═══ 문서 일부 ═══

객체 탐지 (Object Detection)

한국어 | English

The MLOps platform to Let your AI run

소개

이 튜토리얼은 COCO 데이터 세트를 활용하여 객체 탐지를 수행하는 모델을 생성합니다. 작성한 모델 학습 코드를 재학습에 활용하기 위해 파이프라인을 구성하고 저장합니다.

📘 빠른 실행을 위해 아래의 주피터 노트북을 활용할 수 있습니다.
아래의 주피터 노트북을 다운로드 받아 실행할 경우, "my-detection-model" 이름의 모델이 생성되어 Runway에 저장됩니다.

object detection notebook

패키지 설치

튜토리얼에서 사용할 패키지를 설치합니다.

!pip install torch torchvision Pillow seaborn torchmetrics

데이터

공개된 오픈 데이터 세트인 COCO 데이터 세트의 일부를 사용합니다.

📘 이 튜토리얼에서는 사용할 COCO 샘플 데이터 세트는 ./dataset 경로에 위치하고 있으며, 필요할 경우 아래 링크를 통해 데이터를 다운로드할 수 있습니다. coco-sample-dataset.zip

데이터 불러오기

파일 탐색기에서 데이터 세트 파일의 경로를 확인합니다.

RUNWAY_DATA_PATH 파라미터에 데이터 파일의 경로를 할당합니다.

import os
from pycocotools.coco import COCO

RUNWAY_DATA_PATH = "/home/jovyan/workspace/examples/tutorial/object_detection/dataset"
config_file = None
for dirname, _, filenames in os.walk(RUNWAY_DATA_PATH):
    for filename in filenames:
        if filename.endswith(".json"):
            config_file = os.path.join(dirname, filename)

if config_file is None:
    raise ValueError("Can't find config file in given dataset")

coco = COCO(config_file)

예제 데이터 추출

샘플 데이터 하나를 추출 후 이미지를 확인합니다.

from pathlib import Path

from matplotlib.pyplot import imshow
from PIL import Image


sample_image_path = next(Path(RUNWAY_DATA_PATH).glob("*.jpg"))

═══ 줄 목록 ═══

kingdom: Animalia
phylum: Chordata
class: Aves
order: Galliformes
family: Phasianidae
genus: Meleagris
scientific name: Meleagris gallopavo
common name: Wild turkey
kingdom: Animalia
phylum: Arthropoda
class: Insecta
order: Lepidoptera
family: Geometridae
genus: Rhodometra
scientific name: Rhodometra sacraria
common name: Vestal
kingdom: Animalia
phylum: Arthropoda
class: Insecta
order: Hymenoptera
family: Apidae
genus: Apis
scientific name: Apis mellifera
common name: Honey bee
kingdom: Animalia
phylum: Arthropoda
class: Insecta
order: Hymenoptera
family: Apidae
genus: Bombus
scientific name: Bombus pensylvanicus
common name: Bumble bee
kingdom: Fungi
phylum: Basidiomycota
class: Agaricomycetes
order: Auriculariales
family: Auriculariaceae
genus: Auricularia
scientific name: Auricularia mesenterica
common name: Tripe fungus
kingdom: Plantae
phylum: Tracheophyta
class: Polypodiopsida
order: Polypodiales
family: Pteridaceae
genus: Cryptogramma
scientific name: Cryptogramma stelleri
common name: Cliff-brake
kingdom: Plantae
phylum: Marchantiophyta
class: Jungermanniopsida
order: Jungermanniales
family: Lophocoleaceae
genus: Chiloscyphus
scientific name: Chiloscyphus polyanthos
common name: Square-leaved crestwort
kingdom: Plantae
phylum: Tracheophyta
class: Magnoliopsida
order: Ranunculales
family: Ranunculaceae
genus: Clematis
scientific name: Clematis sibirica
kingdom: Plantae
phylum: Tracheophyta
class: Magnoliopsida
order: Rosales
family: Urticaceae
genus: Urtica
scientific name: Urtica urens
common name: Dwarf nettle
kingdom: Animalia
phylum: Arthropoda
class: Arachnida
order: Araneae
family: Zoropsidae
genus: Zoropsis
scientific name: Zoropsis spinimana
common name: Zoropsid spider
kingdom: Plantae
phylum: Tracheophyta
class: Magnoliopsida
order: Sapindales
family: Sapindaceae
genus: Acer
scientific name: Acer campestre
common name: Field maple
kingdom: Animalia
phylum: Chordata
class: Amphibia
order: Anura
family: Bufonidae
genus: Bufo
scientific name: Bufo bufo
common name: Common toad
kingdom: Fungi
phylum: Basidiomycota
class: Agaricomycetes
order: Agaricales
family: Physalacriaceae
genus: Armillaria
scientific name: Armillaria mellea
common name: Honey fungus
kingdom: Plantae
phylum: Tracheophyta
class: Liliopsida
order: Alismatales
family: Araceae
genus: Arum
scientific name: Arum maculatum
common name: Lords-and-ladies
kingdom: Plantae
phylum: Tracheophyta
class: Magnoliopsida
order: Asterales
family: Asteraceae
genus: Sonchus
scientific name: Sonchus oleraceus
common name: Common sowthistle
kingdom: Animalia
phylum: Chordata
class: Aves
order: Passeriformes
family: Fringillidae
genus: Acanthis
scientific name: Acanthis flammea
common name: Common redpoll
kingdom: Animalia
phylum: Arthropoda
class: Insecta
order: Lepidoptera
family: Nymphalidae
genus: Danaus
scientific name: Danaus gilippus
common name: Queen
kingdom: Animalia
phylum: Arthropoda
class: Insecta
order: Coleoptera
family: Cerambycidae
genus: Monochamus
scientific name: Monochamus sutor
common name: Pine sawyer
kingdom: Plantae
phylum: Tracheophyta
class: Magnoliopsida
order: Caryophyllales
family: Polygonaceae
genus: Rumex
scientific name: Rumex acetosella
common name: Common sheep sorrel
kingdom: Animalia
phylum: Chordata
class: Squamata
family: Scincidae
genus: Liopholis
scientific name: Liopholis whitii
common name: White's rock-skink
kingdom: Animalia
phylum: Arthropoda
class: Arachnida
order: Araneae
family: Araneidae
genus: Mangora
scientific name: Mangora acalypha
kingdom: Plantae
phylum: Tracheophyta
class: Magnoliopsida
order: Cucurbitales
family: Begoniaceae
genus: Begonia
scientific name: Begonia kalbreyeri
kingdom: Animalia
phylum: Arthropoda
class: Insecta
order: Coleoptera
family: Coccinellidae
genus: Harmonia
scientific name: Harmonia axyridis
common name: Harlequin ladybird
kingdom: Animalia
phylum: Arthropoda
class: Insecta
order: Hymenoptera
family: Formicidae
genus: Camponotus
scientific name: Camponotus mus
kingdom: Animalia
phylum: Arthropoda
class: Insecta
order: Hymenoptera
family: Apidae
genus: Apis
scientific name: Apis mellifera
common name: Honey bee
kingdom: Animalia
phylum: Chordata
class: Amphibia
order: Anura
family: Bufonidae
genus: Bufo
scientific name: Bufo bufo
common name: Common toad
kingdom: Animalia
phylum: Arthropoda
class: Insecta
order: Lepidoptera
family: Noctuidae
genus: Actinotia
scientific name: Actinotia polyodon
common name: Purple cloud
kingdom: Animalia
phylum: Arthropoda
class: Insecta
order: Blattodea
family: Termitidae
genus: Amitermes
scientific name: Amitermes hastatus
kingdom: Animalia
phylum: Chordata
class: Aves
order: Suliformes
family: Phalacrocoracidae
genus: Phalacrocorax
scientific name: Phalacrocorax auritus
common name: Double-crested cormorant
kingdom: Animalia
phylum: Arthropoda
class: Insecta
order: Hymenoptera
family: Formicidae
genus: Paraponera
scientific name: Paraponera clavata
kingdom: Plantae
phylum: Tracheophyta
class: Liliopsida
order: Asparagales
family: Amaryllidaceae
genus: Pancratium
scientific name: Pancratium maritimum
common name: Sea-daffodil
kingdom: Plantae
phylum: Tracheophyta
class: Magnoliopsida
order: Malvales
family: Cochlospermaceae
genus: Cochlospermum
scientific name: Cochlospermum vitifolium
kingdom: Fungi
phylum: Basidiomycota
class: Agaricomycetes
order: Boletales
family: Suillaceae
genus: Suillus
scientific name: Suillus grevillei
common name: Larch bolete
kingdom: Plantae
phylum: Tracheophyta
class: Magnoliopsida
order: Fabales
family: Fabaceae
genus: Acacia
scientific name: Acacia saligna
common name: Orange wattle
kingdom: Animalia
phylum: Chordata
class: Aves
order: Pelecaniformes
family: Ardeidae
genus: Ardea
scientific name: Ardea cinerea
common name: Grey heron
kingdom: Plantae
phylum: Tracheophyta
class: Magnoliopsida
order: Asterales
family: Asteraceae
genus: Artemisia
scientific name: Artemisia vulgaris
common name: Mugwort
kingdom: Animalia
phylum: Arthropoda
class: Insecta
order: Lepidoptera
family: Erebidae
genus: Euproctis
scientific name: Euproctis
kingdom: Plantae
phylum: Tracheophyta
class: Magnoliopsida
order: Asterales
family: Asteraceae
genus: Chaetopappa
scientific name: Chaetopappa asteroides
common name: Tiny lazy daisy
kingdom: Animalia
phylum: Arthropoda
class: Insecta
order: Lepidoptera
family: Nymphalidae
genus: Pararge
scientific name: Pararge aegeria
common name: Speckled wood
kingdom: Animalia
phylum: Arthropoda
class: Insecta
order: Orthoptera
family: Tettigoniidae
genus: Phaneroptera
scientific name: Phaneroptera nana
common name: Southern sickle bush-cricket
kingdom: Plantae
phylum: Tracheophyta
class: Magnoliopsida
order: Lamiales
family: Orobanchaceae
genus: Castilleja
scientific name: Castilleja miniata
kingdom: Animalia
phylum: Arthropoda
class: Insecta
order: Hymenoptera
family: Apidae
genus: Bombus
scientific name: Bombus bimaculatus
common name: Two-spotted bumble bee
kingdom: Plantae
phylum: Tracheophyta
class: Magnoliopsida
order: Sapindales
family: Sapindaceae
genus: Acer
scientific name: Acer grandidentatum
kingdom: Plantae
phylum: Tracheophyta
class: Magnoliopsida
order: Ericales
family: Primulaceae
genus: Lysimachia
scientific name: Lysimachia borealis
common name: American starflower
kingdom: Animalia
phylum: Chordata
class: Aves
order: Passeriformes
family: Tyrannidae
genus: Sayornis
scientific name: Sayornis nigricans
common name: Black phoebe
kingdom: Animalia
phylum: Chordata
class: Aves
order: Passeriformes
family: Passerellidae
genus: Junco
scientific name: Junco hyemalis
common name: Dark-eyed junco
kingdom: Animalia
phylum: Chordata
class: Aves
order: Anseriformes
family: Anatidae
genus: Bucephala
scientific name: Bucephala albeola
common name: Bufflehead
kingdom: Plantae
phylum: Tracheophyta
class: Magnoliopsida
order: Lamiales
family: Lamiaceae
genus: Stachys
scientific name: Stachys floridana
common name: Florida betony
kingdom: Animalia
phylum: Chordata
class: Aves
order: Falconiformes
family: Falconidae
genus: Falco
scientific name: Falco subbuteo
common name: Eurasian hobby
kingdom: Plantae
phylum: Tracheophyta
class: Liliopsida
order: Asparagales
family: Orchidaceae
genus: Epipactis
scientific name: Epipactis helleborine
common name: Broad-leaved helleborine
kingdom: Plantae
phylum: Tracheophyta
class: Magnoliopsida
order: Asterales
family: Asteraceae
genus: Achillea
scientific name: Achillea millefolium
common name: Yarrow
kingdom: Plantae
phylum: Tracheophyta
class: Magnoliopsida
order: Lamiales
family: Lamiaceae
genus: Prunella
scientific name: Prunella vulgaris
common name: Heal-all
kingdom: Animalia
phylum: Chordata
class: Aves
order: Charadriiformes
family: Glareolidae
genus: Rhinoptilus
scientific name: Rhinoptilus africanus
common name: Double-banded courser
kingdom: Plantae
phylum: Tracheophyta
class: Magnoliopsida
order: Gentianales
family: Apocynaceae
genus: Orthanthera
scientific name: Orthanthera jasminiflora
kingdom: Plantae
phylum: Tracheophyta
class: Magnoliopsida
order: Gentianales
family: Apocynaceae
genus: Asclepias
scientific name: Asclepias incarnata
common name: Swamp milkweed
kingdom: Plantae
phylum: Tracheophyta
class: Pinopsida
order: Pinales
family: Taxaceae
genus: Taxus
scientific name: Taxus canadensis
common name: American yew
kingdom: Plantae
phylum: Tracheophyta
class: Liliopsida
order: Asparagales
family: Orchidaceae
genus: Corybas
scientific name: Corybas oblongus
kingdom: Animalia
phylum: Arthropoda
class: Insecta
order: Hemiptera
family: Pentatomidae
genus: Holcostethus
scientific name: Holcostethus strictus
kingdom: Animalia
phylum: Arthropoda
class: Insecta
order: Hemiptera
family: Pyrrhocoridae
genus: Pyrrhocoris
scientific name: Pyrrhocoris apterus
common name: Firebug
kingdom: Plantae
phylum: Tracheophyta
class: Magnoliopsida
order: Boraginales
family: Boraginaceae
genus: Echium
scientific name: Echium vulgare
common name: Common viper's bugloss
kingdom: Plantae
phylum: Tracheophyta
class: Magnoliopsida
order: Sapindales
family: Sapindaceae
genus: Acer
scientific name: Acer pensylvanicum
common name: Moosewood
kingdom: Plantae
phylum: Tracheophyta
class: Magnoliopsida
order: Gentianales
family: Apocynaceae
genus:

═══

▶ 연습 문제:
**A)** 객체 탐지 튜토리얼에서 "The MLOps platform"부터 "사용할 패키지를 설치합니다."까지, 끝부분도 포함해서 그대로 옮겨 적으세요.
**B)** 객체 탐지 튜토리얼의 pip 설치 명령에 나오는 패키지 이름을 모두 적으세요.

▶ 정답:
**A)**
The MLOps platform to Let your AI run

소개

이 튜토리얼은 COCO 데이터 세트를 활용하여 객체 탐지를 수행하는 모델을 생성합니다. 작성한 모델 학습 코드를 재학습에 활용하기 위해 파이프라인을 구성하고 저장합니다.

📘 빠른 실행을 위해 아래의 주피터 노트북을 활용할 수 있습니다.
아래의 주피터 노트북을 다운로드 받아 실행할 경우, "my-detection-model" 이름의 모델이 생성되어 Runway에 저장됩니다.

object detection notebook

패키지 설치

튜토리얼에서 사용할 패키지를 설치합니다.

**B)** torch, torchvision, Pillow, seaborn, torchmetrics